WHAT IS EXPECTED
Please arrange the data from the line with "scientific name: Calidris mauri" up to and including the last line of the data as a numbered list, skipping blank lines. Leave the pictures out of your answer.

STORED RECORDS
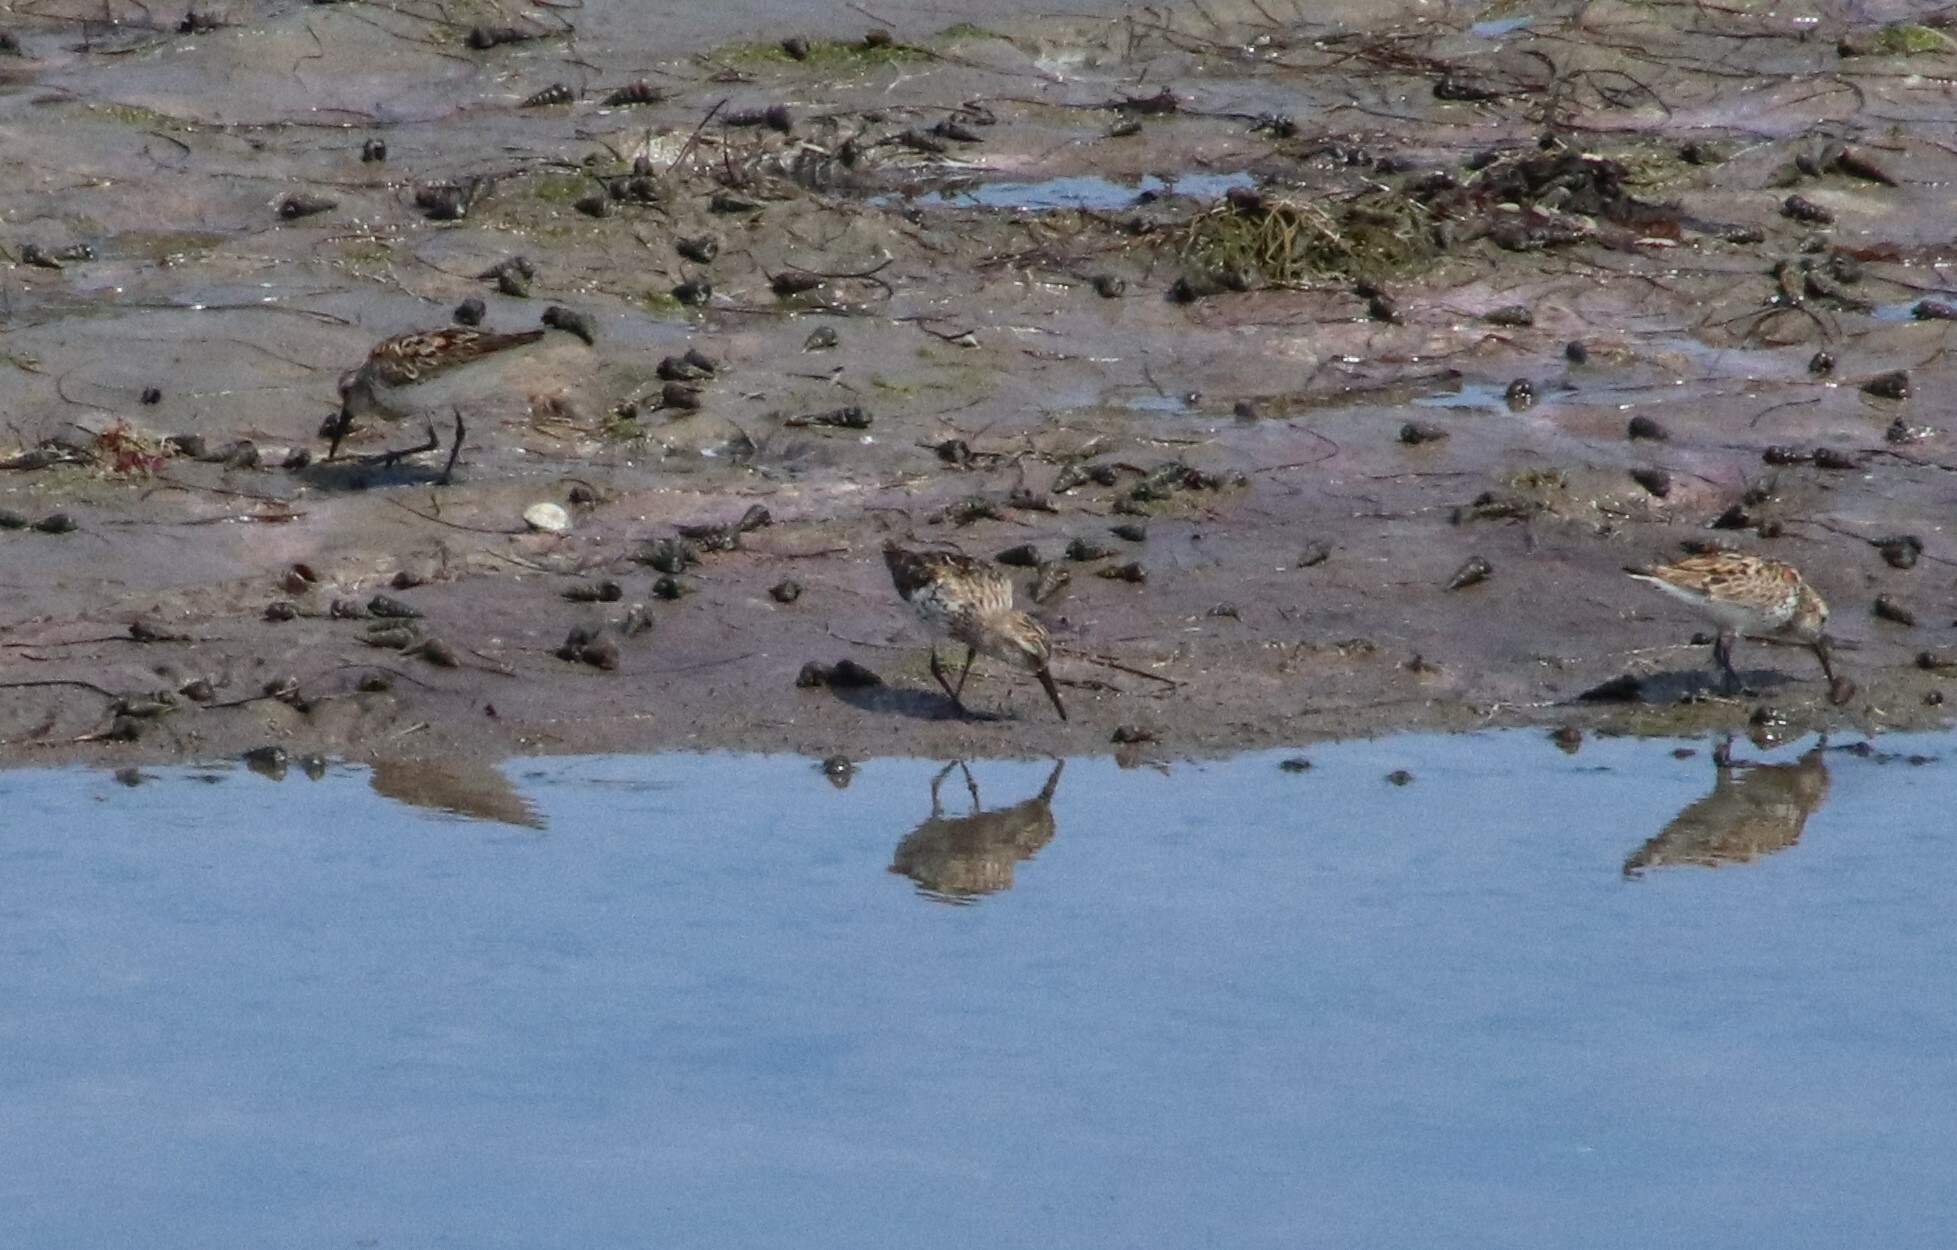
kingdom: Animalia
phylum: Chordata
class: Aves
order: Charadriiformes
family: Scolopacidae
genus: Calidris
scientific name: Calidris mauri
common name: Western sandpiper
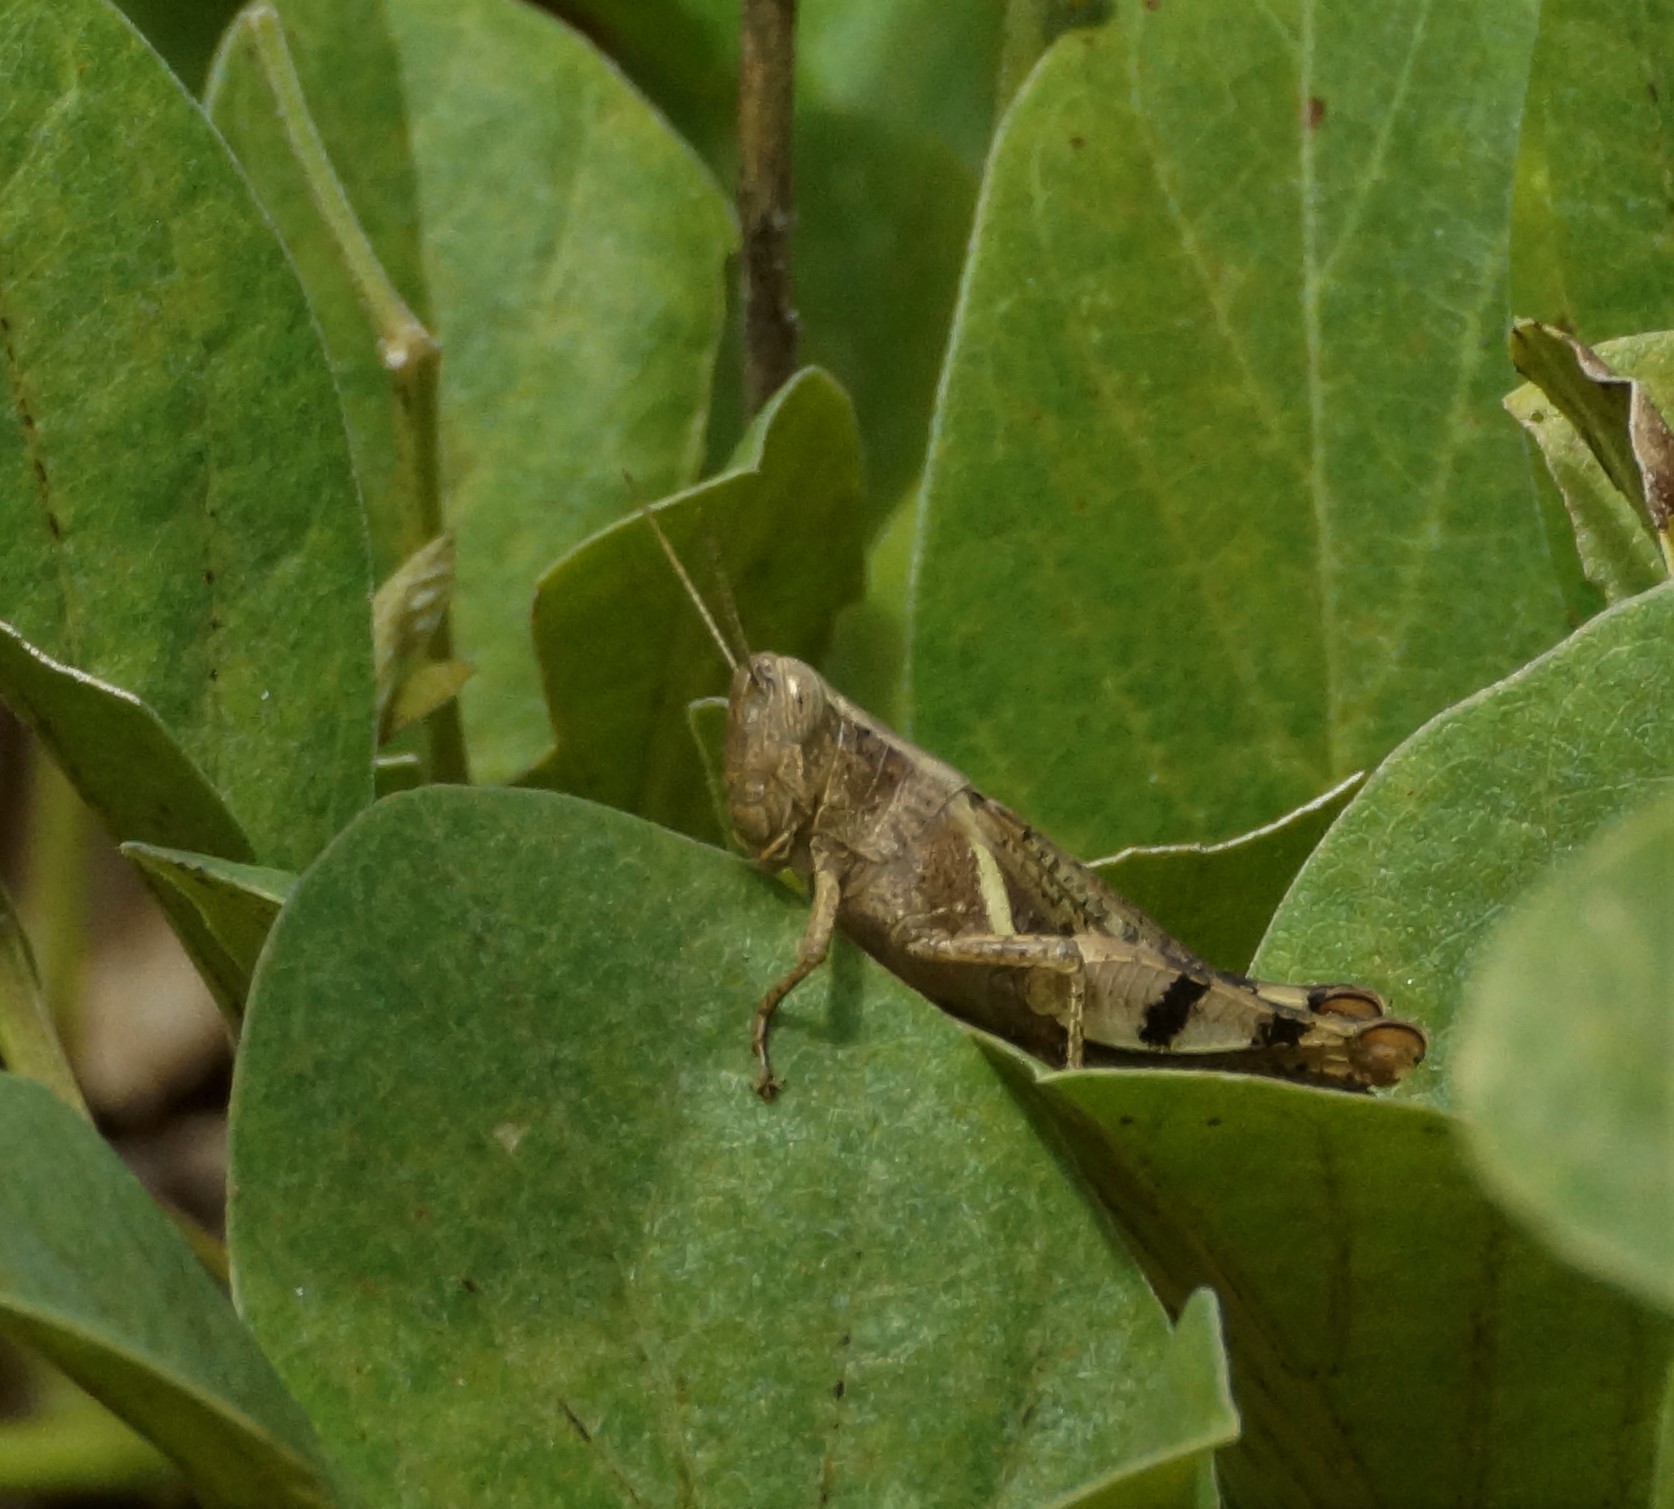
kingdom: Animalia
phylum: Arthropoda
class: Insecta
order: Orthoptera
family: Acrididae
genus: Stenocatantops
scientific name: Stenocatantops angustifrons
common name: Common tropical sharptail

TASK OUTPUT
1. scientific name: Calidris mauri
2. common name: Western sandpiper
3. kingdom: Animalia
4. phylum: Arthropoda
5. class: Insecta
6. order: Orthoptera
7. family: Acrididae
8. genus: Stenocatantops
9. scientific name: Stenocatantops angustifrons
10. common name: Common tropical sharptail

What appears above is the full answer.